The area was home to the capital of the state of Dai during the Spring and Autumn period of the Zhou dynasty. Under the Qin dynasty, present-day Yu County was organized as Dai County, with its seat Daixian located northeast of present-day Yuzhou. Daixian also served as the capital of Dai Commandery, overseeing 11 or 13 counties in what is now northwestern Hebei and northeastern Shanxi. Under the Eastern Han, the commandery seat was moved west to Gaoliu (near present-day Yanggao County in Shanxi). It returned to Daixian near present-day Yuzhou under the kingdom of Wei during the Three Kingdoms period before the commandery was abolished in 388. (A separate Dai Commandery was established by the Northern Wei in the 520s, with its seat at Pingcheng, just northeast of present-day Datong in Shanxi.)

*Listed entries*.
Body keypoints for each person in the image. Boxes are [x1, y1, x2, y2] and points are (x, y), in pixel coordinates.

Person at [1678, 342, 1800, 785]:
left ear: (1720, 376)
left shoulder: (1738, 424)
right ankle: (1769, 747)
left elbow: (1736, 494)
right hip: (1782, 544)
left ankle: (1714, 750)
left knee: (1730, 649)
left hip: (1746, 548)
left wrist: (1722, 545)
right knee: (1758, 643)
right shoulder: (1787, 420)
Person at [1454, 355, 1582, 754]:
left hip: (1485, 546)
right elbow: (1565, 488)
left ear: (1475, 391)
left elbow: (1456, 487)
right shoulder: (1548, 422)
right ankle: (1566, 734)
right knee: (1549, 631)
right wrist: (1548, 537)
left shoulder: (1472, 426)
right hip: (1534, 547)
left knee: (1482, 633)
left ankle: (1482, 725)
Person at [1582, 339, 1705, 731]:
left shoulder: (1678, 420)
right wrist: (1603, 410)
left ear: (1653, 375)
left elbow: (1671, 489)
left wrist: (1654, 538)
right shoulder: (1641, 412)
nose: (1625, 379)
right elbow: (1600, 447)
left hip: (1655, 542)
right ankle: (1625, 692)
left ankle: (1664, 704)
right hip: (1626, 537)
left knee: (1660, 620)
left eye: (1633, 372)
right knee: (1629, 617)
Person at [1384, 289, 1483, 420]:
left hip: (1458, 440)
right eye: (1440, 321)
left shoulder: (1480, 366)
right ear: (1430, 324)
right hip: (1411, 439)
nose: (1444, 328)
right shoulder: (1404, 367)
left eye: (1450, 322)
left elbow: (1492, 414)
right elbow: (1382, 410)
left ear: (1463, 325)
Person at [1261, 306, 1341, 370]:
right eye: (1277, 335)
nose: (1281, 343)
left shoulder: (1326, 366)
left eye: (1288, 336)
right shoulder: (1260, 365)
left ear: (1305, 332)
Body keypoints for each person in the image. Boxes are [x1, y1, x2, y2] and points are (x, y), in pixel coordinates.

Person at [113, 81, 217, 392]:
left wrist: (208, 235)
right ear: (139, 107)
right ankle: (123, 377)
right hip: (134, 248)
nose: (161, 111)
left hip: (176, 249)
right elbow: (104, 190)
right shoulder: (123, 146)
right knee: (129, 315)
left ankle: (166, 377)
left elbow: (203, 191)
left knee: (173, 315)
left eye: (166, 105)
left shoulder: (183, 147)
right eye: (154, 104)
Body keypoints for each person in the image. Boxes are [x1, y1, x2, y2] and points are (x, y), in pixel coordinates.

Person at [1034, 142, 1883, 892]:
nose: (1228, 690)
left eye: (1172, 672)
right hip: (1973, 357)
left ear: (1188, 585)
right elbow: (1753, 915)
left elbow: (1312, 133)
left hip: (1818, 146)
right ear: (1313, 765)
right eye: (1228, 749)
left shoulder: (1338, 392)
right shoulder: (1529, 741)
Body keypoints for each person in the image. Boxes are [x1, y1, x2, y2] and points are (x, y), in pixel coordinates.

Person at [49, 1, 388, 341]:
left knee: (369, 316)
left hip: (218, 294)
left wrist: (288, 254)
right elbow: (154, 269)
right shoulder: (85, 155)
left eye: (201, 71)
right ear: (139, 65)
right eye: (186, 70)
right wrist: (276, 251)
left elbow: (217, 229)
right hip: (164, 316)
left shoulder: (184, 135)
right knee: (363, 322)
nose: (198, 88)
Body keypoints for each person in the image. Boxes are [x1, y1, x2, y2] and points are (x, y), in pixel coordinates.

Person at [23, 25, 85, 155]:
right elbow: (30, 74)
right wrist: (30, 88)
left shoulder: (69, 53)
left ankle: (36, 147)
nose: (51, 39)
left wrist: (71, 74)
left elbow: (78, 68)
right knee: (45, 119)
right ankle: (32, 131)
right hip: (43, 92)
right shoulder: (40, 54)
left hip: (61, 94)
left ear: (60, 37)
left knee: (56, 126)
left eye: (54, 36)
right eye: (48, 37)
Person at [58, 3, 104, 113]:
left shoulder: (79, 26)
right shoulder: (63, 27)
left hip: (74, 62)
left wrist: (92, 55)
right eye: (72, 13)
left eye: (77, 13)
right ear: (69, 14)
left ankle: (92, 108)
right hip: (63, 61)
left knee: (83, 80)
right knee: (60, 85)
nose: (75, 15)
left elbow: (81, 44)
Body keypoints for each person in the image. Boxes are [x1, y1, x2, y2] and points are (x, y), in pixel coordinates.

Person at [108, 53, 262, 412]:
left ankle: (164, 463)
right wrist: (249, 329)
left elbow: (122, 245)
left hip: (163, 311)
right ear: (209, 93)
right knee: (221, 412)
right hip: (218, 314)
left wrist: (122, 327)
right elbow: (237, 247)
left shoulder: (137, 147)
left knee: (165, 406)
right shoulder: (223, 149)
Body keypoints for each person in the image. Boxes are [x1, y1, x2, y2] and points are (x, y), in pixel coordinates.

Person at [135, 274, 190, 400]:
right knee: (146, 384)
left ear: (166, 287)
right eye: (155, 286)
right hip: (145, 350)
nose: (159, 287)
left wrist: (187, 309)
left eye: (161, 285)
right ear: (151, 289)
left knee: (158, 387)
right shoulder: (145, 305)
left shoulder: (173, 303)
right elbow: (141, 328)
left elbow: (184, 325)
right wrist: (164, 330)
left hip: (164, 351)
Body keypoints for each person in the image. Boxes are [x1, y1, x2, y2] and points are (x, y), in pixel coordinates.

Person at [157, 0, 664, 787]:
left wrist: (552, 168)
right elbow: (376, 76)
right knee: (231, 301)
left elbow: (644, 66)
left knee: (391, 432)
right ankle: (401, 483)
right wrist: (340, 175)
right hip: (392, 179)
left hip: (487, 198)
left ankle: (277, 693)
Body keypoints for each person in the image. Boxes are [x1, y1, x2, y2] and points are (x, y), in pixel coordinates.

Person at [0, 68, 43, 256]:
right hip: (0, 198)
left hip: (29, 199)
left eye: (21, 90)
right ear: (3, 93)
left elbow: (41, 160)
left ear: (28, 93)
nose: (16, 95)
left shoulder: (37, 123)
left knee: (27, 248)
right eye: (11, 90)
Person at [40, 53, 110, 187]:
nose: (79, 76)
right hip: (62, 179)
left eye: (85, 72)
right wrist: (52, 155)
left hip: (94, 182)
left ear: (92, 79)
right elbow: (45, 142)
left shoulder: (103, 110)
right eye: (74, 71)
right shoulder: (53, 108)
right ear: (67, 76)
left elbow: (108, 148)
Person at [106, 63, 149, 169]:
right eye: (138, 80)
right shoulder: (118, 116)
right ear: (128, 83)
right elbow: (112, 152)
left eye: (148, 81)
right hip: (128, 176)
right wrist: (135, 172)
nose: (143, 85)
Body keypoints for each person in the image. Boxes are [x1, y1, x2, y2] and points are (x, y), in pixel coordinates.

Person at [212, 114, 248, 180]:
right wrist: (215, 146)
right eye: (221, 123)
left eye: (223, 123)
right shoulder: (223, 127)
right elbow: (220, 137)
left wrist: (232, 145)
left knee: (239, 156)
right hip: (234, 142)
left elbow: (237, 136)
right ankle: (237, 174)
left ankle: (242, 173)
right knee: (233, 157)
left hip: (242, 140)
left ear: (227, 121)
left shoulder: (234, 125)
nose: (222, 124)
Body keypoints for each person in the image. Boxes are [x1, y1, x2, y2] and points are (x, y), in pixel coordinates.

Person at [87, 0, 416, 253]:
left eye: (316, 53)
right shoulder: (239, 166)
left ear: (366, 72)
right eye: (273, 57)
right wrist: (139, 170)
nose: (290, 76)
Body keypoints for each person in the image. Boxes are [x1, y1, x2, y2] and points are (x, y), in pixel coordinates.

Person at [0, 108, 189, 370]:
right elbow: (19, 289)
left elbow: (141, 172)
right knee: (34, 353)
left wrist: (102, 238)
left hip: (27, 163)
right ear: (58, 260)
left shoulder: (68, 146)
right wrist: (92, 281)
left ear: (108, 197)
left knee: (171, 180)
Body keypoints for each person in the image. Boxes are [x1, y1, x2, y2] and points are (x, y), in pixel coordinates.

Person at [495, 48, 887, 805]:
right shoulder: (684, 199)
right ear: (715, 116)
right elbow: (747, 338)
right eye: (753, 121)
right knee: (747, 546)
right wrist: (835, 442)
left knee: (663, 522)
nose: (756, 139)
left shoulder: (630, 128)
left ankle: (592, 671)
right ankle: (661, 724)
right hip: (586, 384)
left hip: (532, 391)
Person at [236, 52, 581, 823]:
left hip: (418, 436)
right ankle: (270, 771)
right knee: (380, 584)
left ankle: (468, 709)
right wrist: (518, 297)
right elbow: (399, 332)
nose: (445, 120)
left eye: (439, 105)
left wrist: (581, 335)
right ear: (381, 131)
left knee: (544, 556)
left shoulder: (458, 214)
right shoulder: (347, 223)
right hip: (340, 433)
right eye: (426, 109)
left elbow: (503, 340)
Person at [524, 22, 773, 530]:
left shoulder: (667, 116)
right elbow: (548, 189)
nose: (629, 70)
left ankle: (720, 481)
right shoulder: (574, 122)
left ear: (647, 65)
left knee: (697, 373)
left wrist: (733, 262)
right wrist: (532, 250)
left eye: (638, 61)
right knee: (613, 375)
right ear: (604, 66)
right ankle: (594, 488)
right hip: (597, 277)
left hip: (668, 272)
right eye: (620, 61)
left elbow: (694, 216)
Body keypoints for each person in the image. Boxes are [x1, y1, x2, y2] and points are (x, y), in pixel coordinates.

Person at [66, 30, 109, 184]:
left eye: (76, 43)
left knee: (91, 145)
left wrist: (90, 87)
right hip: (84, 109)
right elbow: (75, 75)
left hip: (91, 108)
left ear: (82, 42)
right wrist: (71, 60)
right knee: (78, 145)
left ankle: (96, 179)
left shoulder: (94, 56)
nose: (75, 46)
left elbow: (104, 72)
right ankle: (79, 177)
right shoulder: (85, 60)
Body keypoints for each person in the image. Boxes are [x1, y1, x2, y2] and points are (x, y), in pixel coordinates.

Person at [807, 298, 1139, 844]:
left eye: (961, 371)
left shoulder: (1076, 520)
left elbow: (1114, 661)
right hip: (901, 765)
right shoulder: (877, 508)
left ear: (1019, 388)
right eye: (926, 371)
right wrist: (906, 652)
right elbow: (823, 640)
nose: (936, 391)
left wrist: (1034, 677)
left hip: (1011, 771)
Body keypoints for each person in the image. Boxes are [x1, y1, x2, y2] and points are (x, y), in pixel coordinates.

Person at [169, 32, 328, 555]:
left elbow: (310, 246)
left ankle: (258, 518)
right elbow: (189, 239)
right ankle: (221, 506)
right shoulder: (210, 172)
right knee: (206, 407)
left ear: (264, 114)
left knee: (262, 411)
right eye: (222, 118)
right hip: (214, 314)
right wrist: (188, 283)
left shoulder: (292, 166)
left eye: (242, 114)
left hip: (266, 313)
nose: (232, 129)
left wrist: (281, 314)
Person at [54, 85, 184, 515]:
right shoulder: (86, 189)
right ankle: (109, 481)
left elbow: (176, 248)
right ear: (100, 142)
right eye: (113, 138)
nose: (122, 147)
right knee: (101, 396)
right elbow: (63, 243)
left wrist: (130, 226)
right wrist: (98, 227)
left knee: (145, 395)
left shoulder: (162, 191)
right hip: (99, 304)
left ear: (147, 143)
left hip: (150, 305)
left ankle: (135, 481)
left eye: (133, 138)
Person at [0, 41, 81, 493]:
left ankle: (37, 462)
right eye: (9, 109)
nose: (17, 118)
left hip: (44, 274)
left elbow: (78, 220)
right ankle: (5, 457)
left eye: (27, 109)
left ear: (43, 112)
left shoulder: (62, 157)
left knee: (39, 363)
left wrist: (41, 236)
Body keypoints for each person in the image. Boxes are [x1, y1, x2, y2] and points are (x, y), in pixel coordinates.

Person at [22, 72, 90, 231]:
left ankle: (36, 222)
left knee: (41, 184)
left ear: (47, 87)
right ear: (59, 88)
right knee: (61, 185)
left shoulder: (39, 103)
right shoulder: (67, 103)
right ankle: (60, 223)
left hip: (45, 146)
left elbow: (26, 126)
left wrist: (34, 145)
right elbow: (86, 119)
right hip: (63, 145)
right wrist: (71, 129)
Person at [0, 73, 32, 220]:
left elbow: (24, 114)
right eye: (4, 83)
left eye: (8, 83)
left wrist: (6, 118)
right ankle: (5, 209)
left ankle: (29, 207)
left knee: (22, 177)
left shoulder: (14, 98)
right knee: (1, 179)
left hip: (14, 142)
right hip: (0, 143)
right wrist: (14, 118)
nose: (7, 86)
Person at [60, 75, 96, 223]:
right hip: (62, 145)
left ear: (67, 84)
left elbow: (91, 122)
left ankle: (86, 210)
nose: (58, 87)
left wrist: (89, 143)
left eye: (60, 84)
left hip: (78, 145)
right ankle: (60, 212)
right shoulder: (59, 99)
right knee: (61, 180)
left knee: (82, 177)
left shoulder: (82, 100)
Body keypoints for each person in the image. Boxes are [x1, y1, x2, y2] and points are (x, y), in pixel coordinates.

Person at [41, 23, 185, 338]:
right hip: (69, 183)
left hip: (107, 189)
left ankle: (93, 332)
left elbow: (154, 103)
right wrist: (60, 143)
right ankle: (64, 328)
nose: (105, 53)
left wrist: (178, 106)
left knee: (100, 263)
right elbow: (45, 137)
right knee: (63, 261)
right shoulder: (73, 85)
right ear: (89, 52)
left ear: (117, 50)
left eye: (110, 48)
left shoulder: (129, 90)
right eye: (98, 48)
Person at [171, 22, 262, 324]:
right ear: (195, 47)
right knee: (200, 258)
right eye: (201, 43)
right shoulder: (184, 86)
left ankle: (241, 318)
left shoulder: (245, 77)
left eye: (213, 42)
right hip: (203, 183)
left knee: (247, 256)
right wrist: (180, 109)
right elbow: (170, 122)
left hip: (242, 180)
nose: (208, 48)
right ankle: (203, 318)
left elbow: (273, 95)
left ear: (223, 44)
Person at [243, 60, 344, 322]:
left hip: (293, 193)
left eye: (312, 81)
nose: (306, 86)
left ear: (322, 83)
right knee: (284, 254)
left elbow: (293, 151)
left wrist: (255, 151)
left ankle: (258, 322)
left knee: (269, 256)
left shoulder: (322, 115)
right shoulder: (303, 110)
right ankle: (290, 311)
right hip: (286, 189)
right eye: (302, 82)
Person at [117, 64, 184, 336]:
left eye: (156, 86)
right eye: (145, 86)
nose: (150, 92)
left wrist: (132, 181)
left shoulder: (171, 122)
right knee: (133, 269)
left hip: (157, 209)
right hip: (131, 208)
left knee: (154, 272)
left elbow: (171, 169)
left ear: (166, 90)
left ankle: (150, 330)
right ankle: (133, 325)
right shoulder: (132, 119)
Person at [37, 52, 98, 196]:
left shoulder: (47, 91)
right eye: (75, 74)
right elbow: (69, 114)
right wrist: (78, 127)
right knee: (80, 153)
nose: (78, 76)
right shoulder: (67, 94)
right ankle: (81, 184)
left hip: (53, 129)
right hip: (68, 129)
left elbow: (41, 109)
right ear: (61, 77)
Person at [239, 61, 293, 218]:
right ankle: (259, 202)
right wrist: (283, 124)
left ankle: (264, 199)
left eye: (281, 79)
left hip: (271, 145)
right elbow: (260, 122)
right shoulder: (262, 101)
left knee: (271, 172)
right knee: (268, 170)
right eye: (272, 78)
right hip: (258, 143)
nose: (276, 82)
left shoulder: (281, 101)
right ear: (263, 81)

*Assignment*.
Answer these questions using the passage on the history of Dai:
1. What was present-day Yu County organized as under the Qin dynasty?
2. To where was the commandery seat moved under the Eastern Han?
3. In what year was the commandery abolished?
The rows come from a different source than the text.

*Response to this exercise*.
1. Dai County
2. Gaoliu, near present-day Yanggao County in Shanxi
3. 388